We can split a String into parts using a token, which in this case is a space:
String str = 'Foo Bar Force'; List<String> parts = str.split(' '); system.assertEquals(3, parts.size()); system.assertEquals('Foo', parts[0]); system.assertEquals('Bar', parts[1]); system.assertEquals('Force', parts[2]);
However, the following example, using “.” as a token will fail:
String str = 'Foo.Bar.Force'; List<String> parts = str.split('.'); system.assertEquals(3, parts.size());
System.AssertException: Assertion Failed: Expected: 3, Actual: 0
This is because the token is actually a regular expression, and some characters, like “.” have a special meaning within a regular expression. These special characters will need to be escaped with a backslash if they are to be treated literally – as is our intention.
However, by adding a backslash the following will actually fail to compile:
String str = 'Foo.Bar.Force'; List<String> parts = str.split('\.'); system.assertEquals(3, parts.size());
Invalid string literal ‘\.’. Illegal character sequence ‘\.’ in string literal
Backslash itself is a special character in Apex String literals, and so it needs to be further escaped with an additional backslash.

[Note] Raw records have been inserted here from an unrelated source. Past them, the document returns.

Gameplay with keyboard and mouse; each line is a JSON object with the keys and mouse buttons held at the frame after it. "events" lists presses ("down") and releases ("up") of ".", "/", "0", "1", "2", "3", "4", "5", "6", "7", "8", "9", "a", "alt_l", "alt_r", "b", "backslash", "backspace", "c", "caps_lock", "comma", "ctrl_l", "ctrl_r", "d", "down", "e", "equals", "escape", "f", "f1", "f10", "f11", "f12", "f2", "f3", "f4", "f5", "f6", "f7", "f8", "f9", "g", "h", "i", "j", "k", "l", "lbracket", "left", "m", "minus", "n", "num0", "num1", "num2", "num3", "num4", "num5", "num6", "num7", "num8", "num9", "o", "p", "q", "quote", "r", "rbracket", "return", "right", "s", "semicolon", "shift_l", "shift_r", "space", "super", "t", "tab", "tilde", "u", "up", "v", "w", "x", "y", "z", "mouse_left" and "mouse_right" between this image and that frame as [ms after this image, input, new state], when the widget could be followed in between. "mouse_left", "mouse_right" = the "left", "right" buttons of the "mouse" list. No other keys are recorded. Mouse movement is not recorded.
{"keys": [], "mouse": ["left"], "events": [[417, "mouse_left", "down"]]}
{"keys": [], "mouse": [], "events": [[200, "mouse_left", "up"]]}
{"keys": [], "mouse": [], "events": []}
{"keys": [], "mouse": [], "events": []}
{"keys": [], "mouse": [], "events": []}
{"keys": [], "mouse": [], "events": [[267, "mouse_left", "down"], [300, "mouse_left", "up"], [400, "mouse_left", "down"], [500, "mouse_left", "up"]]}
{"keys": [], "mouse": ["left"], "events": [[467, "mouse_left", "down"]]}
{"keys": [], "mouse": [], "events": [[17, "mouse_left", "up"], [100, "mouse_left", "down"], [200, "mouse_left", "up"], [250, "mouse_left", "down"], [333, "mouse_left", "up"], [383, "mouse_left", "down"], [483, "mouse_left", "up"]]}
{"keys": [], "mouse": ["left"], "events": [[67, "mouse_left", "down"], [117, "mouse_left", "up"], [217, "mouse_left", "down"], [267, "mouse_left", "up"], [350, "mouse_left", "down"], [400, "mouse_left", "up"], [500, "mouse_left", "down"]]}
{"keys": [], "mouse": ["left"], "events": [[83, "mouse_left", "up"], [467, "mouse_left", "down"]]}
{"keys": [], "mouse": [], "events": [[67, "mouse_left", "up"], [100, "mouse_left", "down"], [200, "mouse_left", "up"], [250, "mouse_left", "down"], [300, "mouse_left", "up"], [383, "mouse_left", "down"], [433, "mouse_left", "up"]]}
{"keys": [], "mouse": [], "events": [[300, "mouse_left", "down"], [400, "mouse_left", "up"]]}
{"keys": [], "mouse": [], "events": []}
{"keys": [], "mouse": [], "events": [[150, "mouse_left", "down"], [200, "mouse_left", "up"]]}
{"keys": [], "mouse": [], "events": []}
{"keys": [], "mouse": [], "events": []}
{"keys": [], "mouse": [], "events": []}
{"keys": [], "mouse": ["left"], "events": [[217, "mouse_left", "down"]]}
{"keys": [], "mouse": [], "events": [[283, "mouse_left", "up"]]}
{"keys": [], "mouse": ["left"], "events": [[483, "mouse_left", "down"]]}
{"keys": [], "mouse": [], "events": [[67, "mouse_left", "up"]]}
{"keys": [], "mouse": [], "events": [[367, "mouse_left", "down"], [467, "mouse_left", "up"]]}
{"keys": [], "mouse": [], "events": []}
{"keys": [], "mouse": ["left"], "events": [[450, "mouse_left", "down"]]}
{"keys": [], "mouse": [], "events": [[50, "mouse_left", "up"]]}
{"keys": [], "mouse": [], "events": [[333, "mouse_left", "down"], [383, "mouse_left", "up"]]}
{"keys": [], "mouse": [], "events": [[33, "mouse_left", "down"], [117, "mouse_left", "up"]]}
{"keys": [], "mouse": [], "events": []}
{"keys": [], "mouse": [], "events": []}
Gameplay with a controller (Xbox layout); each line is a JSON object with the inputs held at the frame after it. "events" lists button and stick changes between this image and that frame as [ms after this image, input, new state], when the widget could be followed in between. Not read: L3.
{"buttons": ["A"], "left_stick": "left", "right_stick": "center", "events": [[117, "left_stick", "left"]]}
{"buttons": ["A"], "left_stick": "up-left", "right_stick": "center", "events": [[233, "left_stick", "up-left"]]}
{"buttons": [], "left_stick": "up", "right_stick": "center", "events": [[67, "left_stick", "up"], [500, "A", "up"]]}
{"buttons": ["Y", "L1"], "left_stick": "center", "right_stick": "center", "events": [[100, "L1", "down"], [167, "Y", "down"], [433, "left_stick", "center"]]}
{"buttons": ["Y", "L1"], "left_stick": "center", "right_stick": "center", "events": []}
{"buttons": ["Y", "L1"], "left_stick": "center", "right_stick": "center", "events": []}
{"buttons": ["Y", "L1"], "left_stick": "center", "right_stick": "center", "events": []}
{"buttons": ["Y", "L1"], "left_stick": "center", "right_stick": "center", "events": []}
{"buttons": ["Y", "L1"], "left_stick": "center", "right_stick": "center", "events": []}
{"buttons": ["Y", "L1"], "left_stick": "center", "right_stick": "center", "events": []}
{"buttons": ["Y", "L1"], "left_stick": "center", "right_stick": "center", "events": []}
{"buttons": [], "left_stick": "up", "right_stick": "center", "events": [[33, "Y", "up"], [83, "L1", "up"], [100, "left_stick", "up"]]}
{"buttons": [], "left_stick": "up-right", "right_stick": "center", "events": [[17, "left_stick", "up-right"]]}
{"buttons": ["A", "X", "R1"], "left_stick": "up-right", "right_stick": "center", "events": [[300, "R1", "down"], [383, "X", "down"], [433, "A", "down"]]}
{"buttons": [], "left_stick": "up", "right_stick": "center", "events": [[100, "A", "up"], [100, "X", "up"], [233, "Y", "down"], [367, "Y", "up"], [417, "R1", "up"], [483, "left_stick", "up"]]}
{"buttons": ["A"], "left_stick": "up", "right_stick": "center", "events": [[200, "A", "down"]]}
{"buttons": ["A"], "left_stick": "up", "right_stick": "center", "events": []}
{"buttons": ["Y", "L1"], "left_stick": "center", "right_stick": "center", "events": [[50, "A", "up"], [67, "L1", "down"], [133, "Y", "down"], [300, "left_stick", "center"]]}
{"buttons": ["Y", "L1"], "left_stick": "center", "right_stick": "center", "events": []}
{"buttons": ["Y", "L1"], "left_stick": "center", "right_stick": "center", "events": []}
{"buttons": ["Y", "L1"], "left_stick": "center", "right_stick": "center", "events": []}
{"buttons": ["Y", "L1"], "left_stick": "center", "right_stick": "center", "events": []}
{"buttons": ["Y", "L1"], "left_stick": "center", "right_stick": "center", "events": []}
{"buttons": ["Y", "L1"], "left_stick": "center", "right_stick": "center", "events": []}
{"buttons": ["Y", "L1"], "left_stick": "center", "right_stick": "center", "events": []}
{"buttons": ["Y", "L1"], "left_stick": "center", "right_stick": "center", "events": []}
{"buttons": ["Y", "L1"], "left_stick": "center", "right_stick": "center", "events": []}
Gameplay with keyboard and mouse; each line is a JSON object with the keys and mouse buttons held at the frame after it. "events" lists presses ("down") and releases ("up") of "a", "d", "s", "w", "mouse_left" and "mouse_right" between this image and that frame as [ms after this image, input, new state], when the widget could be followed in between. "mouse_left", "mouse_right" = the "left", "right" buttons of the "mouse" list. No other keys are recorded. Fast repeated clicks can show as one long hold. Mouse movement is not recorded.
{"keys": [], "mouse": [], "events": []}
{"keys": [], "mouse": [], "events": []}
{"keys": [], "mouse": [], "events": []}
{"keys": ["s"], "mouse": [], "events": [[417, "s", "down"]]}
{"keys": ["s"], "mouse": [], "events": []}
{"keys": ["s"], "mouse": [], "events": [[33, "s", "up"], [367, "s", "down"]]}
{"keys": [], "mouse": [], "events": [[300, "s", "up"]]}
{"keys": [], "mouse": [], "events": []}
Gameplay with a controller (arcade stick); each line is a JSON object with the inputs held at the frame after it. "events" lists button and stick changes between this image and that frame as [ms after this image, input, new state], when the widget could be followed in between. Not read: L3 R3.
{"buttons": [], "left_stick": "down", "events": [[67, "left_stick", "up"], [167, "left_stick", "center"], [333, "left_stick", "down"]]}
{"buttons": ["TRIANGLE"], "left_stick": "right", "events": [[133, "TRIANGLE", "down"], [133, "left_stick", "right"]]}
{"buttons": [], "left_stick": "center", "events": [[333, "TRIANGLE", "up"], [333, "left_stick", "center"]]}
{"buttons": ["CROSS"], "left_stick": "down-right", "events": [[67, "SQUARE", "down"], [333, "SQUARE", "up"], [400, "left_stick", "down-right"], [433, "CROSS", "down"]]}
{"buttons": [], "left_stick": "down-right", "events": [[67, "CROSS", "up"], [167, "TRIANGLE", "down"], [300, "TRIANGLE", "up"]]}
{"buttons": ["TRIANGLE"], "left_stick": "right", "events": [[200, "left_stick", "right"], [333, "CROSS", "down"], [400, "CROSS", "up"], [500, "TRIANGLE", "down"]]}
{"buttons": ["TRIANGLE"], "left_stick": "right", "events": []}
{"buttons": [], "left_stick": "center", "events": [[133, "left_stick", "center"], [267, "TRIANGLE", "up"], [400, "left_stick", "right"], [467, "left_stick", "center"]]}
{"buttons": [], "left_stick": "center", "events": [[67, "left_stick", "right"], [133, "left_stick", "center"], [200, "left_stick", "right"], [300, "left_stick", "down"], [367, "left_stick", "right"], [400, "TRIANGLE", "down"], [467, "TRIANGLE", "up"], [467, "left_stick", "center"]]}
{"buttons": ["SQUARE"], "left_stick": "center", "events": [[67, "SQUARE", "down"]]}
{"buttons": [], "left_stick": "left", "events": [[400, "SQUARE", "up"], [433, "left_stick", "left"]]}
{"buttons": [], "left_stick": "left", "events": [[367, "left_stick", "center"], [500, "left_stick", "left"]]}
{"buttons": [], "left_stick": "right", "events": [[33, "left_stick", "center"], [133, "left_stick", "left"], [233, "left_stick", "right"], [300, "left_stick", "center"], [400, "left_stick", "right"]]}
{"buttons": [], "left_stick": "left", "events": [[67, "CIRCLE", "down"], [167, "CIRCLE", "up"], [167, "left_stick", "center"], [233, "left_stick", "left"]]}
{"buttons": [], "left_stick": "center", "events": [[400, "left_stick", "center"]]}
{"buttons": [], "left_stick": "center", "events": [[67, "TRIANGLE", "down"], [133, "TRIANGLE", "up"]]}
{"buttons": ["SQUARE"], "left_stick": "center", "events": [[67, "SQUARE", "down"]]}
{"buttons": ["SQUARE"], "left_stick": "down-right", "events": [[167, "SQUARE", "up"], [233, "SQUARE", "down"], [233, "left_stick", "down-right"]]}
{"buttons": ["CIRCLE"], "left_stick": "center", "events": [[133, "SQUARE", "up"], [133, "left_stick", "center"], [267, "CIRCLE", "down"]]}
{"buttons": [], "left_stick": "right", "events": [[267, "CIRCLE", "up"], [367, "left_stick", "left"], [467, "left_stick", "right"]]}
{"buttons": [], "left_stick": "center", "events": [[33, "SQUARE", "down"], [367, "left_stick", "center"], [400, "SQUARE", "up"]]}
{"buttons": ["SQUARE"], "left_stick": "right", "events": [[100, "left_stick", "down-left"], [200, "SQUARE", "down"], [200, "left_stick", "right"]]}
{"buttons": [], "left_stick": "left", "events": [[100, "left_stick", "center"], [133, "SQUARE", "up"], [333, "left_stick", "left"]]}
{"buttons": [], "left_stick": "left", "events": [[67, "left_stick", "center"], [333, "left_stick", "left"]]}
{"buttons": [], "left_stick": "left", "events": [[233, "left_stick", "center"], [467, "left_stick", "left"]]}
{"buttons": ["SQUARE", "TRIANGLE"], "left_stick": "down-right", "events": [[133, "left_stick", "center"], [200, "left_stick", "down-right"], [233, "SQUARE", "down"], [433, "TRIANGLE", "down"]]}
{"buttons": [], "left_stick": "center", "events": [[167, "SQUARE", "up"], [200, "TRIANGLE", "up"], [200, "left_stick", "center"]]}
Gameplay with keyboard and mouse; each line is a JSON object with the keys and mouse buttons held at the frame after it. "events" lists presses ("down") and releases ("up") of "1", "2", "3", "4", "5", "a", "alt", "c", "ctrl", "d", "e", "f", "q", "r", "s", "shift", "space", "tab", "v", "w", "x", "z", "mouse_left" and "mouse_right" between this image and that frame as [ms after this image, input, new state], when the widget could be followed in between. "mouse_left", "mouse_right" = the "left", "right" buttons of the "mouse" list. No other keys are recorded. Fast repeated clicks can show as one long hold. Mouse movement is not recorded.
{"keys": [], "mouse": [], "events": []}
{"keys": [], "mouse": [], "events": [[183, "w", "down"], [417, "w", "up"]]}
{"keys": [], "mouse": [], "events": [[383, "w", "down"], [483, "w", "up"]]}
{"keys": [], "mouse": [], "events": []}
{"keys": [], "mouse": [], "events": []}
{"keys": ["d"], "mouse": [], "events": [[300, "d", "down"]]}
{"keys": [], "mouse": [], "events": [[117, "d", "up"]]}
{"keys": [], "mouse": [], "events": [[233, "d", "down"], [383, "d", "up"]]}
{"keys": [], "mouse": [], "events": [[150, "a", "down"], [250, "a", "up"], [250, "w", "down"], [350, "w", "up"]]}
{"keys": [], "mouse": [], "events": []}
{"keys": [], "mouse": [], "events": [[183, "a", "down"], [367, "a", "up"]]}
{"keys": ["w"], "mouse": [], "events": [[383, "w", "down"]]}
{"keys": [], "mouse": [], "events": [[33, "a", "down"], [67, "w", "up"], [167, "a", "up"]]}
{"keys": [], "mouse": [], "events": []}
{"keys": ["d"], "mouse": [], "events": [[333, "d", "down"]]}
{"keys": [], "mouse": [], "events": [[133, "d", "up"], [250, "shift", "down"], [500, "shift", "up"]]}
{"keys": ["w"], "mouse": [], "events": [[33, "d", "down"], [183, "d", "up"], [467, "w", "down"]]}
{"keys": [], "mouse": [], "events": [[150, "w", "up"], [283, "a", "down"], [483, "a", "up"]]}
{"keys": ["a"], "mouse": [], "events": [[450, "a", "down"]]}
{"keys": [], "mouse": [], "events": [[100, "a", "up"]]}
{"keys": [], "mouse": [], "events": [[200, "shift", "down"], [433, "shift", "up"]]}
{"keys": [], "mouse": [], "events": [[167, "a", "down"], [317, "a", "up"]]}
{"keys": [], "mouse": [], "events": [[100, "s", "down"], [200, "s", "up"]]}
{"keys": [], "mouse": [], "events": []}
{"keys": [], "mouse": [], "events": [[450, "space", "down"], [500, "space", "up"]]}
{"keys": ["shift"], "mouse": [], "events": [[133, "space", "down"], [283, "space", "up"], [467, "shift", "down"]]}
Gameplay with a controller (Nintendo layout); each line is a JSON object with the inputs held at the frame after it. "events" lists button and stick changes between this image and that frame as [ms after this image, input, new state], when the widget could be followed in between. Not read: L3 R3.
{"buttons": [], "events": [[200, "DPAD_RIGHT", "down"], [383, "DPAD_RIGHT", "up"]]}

Finally, the following gives the desired result:
String str = 'Foo.Bar.Force'; List<String> parts = str.split('\\.'); system.assertEquals(3, parts.size());
You have to think of this as a two stage process. In the first stage Apex interprets the literal string, in the second stage the regular expression is evaluated from the results of the first stage.
The Apex Code Developer’s Guide provides an interesting example where we want to split the string using the backslash character itself. The backslash is escaped – giving us 2 – and then each backslash also is escaped – giving us 4:
List<String> parts = filename.split('\\\\');
See also:
Force.com Apex Code Developer’s Guide – String Methods
Salesforce StackExchange – Bug in String.split(‘.’)?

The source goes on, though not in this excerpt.